Start of GIVEN ENTRIES

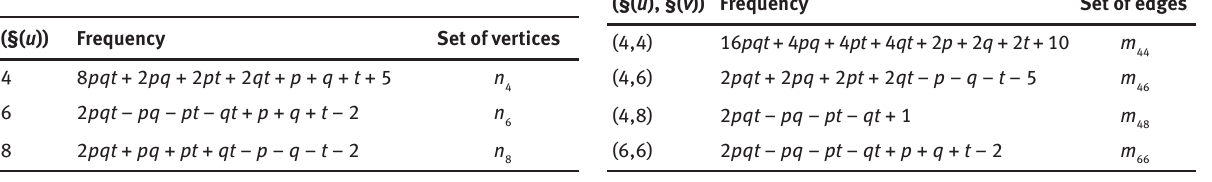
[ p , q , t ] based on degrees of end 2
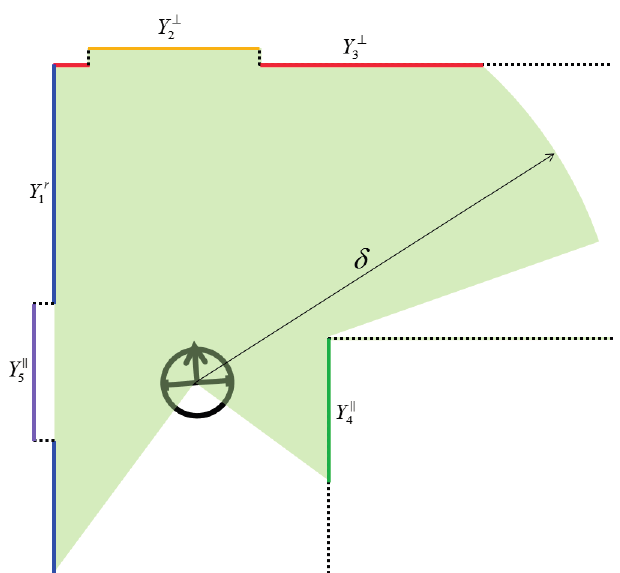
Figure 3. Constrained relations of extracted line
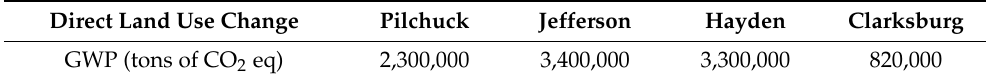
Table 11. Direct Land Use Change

End of GIVEN ENTRIES
Start of GIVEN ENTRIES

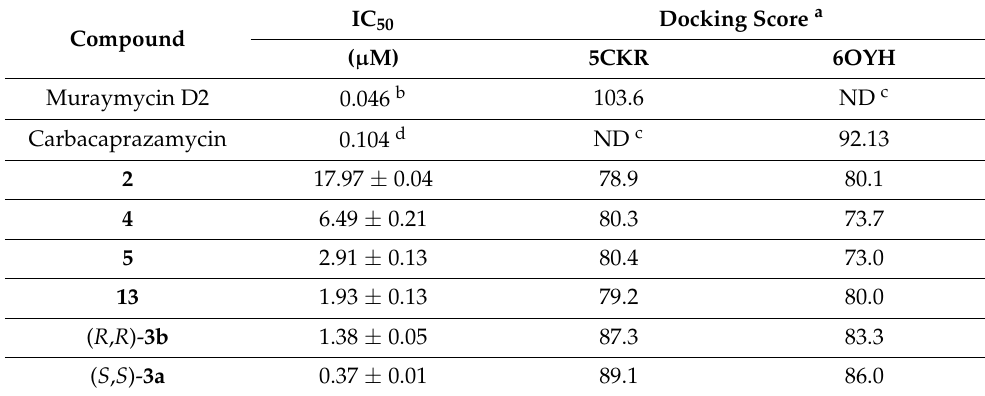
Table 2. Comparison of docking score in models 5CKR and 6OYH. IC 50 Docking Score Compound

End of GIVEN ENTRIES

ABOUT THIS EXERCISE:
Copy from the entries only those lines that hold the word "Table".

EXPECTED OUTPUT:
Table 11. Direct Land Use Change
Table 2. Comparison of docking score in models 5CKR and 6OYH. IC 50 Docking Score Compound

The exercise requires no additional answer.